Retype the data line for line, starting with its first line and ending with the line that contains "izpētes laikā.", both included.

── Supplied entries ──

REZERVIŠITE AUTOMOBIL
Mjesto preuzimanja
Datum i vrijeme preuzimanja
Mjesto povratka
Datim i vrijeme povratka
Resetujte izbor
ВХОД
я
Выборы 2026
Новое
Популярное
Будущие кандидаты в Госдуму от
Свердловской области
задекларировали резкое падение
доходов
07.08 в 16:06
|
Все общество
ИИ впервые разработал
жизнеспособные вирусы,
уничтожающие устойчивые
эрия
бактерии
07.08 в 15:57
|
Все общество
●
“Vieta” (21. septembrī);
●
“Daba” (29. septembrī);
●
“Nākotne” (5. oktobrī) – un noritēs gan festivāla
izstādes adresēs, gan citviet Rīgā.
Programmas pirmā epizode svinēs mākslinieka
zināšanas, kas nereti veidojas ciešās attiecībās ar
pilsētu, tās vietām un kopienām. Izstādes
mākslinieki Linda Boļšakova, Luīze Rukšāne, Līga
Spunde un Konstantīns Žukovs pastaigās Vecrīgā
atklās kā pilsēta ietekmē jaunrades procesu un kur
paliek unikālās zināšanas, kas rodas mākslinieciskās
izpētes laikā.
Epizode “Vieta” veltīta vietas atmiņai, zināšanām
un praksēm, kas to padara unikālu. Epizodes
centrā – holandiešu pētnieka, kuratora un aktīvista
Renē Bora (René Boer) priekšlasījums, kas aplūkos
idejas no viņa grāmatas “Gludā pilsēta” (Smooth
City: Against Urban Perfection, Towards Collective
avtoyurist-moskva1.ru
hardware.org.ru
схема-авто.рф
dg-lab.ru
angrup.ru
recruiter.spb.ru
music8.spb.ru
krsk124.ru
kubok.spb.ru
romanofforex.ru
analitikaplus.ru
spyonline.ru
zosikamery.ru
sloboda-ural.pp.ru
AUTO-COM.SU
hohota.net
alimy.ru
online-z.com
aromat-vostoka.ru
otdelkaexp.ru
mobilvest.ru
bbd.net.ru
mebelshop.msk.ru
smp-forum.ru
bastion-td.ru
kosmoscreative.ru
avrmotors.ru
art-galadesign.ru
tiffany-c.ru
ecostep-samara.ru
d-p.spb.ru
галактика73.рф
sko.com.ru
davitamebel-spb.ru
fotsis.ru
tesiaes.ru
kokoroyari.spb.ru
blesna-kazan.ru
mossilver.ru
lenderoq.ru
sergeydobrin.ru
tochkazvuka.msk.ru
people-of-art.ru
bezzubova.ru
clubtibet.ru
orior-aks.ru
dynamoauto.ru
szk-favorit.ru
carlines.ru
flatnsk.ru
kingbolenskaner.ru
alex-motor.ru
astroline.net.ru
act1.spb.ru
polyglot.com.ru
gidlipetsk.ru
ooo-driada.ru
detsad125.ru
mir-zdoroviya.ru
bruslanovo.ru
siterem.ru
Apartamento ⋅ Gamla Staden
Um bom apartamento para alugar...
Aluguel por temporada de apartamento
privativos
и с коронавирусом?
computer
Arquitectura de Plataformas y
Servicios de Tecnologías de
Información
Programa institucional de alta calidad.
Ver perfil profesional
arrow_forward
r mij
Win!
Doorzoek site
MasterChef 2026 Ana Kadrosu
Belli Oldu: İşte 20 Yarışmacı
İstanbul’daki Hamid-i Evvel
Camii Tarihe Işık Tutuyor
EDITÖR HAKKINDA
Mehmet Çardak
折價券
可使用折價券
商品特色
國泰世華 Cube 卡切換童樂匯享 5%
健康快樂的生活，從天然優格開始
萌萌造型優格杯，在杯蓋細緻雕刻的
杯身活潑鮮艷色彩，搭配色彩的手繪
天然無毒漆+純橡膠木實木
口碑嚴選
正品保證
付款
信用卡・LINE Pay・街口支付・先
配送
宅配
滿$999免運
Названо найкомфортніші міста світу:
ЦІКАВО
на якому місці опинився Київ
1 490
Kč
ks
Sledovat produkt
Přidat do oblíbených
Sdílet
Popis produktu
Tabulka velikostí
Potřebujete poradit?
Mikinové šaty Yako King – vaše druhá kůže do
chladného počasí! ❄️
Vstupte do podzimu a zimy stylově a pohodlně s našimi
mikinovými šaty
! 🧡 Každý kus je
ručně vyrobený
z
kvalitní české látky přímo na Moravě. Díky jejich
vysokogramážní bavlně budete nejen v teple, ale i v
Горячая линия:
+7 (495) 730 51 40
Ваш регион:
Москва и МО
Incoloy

───

* **Result below**
REZERVIŠITE AUTOMOBIL
Mjesto preuzimanja
Datum i vrijeme preuzimanja
Mjesto povratka
Datim i vrijeme povratka
Resetujte izbor
ВХОД
я
Выборы 2026
Новое
Популярное
Будущие кандидаты в Госдуму от
Свердловской области
задекларировали резкое падение
доходов
07.08 в 16:06
|
Все общество
ИИ впервые разработал
жизнеспособные вирусы,
уничтожающие устойчивые
эрия
бактерии
07.08 в 15:57
|
Все общество
●
“Vieta” (21. septembrī);
●
“Daba” (29. septembrī);
●
“Nākotne” (5. oktobrī) – un noritēs gan festivāla
izstādes adresēs, gan citviet Rīgā.
Programmas pirmā epizode svinēs mākslinieka
zināšanas, kas nereti veidojas ciešās attiecībās ar
pilsētu, tās vietām un kopienām. Izstādes
mākslinieki Linda Boļšakova, Luīze Rukšāne, Līga
Spunde un Konstantīns Žukovs pastaigās Vecrīgā
atklās kā pilsēta ietekmē jaunrades procesu un kur
paliek unikālās zināšanas, kas rodas mākslinieciskās
izpētes laikā.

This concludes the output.